Abstract

Pelvic Organ Prolapse (POP) is a condition of the female pelvic system suffered by a significant proportion of women in the U.S. and more across the globe, every year. POP is caused by the weakening of the pelvic floor muscles and musculo-connective tissues due to child birth, menopause and morbid obesity. Prolapse of the pelvic organs namely the urinary bladder, uterus, and rectum into the vaginal canal can cause vaginal discomfort, strained urination or defecation, and sexual dysfunction. To date, success rates of native tissue POP surgeries vary from 50–70% depending on the definition of cure and time-point of assessment. A better understanding of the mechanics of prolapse may lead to improvement in surgical outcomes. In the current work, the mechanics of progression of anterior and posterior vaginal prolapse were modeled to understand the effect of bladder fill and posterior vaginal stresses using computational approaches. A realistic and full-scale female pelvic system model, comprised of the urinary bladder, vaginal canal, uterus, rectum, and fascial connective tissue, was developed using image segmentation methods. All of the relevant loads and boundary conditions were applied based on a comprehensive study of the anatomy and functional morphology of the female pelvis. Hyperelastic material models were adopted to characterize all pelvic tissues, and a non-linear analysis was invoked. In the first set of simulations, a realistic bladder filling and vaginal tissue stiffening in prolapse were modeled and their effects on the anterior vaginal wall (AVW) were estimated in terms of the induced stresses, strains and displacements. The degree of bladder filling was found to be a strong indicator of stress build-up on the AVW. Also, vaginal tissue stiffening was found to increase the size of the high stress zone on the AVW. The second simulation consisted of modeling the different degrees of posterior vaginal wall (PVW) prolapse, in the presence of an average abdominal pressure.
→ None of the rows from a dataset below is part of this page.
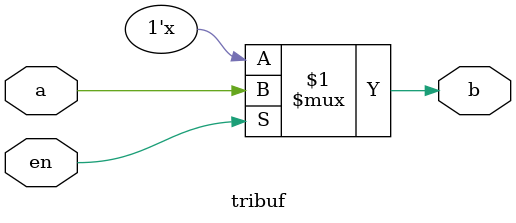
<source format=v>

module tribuf(
input wire a,
input wire en,
output wire b
);
assign b = en? a : 1'bz;
endmodule


</source>
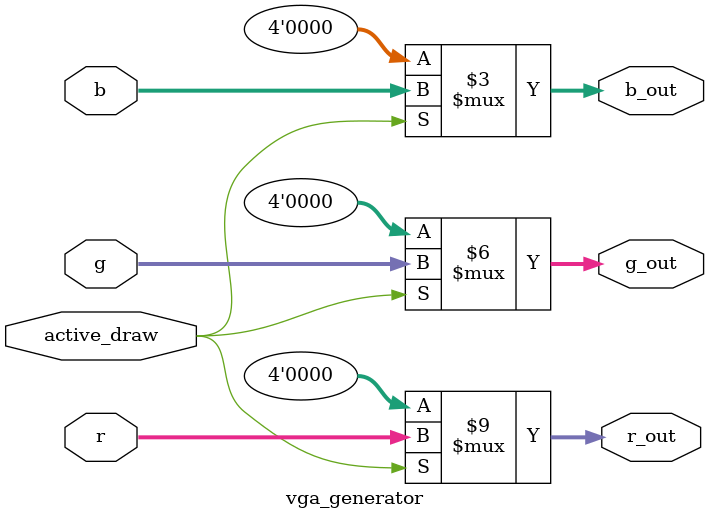
<source format=sv>
module vga_generator(input logic active_draw,
							input logic [3:0] r,
							input logic [3:0] g,
							input logic [3:0] b,
							output logic [3:0] r_out,
							output logic [3:0] g_out,
							output logic [3:0] b_out);

always_comb
	if(active_draw)
	begin
		r_out = r;
		g_out = g;
		b_out = b;
	end
	else
	begin
		r_out = 4'b0000;
		g_out = 4'b0000;
		b_out = 4'b0000;
	end
endmodule
</source>
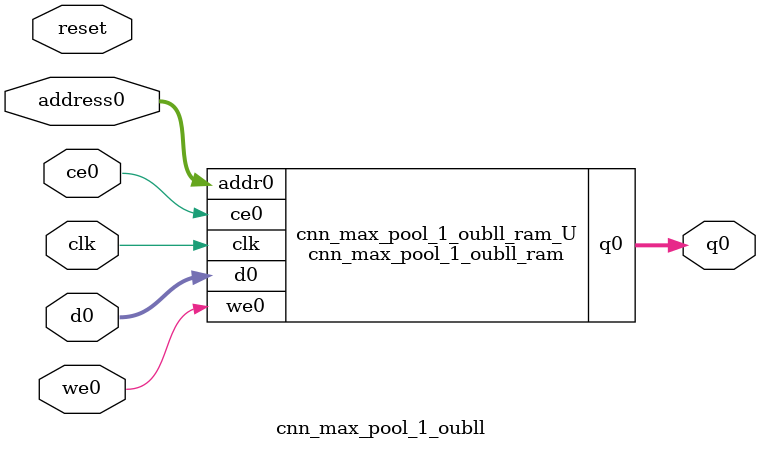
<source format=v>
`timescale 1 ns / 1 ps
module cnn_max_pool_1_oubll_ram (addr0, ce0, d0, we0, q0,  clk);

parameter DWIDTH = 14;
parameter AWIDTH = 10;
parameter MEM_SIZE = 1014;

input[AWIDTH-1:0] addr0;
input ce0;
input[DWIDTH-1:0] d0;
input we0;
output reg[DWIDTH-1:0] q0;
input clk;

(* ram_style = "block" *)reg [DWIDTH-1:0] ram[0:MEM_SIZE-1];




always @(posedge clk)  
begin 
    if (ce0) 
    begin
        if (we0) 
        begin 
            ram[addr0] <= d0; 
        end 
        q0 <= ram[addr0];
    end
end


endmodule

`timescale 1 ns / 1 ps
module cnn_max_pool_1_oubll(
    reset,
    clk,
    address0,
    ce0,
    we0,
    d0,
    q0);

parameter DataWidth = 32'd14;
parameter AddressRange = 32'd1014;
parameter AddressWidth = 32'd10;
input reset;
input clk;
input[AddressWidth - 1:0] address0;
input ce0;
input we0;
input[DataWidth - 1:0] d0;
output[DataWidth - 1:0] q0;



cnn_max_pool_1_oubll_ram cnn_max_pool_1_oubll_ram_U(
    .clk( clk ),
    .addr0( address0 ),
    .ce0( ce0 ),
    .we0( we0 ),
    .d0( d0 ),
    .q0( q0 ));

endmodule


</source>
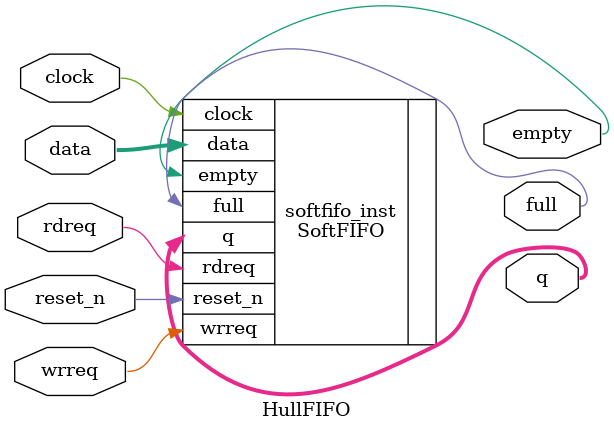
<source format=sv>
/*
Modified from https://github.com/JoshuaLandgraf/cascade

    Author: Ahmed Khawaja and Joshua Landgraf
    
    This module abstracts the different types of FIFOs that can be used in the system
    
    TypeNum  Type
    0        SoftFIFO (in pure verilog)
    1        Catapult Hardened FIFO
    2        F1 Shifting flop FIFO
	3        Xilinx Auto FIFO

*/

module HullFIFO #(parameter TYPE = 0, WIDTH = 32, LOG_DEPTH = 2)
(
    // General signals
    input  clock,
    input  reset_n,
    // Data in and write enable
    input             wrreq, //enq
    input[WIDTH-1:0]  data,// data in
    output            full,
    output[WIDTH-1:0] q, // data out
    output logic      empty,
    input             rdreq // deq
);


    SoftFIFO
    #(
        .WIDTH                  (WIDTH),
        .LOG_DEPTH              (LOG_DEPTH)
    )
    softfifo_inst
    (
        .clock                  (clock),
        .reset_n                (reset_n),
        .wrreq                  (wrreq),
        .data                   (data),
        .full                   (full),
        .q                      (q),
        .empty                  (empty),
        .rdreq                  (rdreq)
    );

endmodule

</source>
The vaginal length was segmented into four sections to study the localized stresses and strains. Also, a clinically well-known phenomena known as the kneeling effect was observed with the PVW in which the vaginal wall displaces away from the rectum and downward towards the vaginal hiatus. All of these results have relevant clinical implications and may provide important perspective for better understanding the mechanics of POP pathophysiology.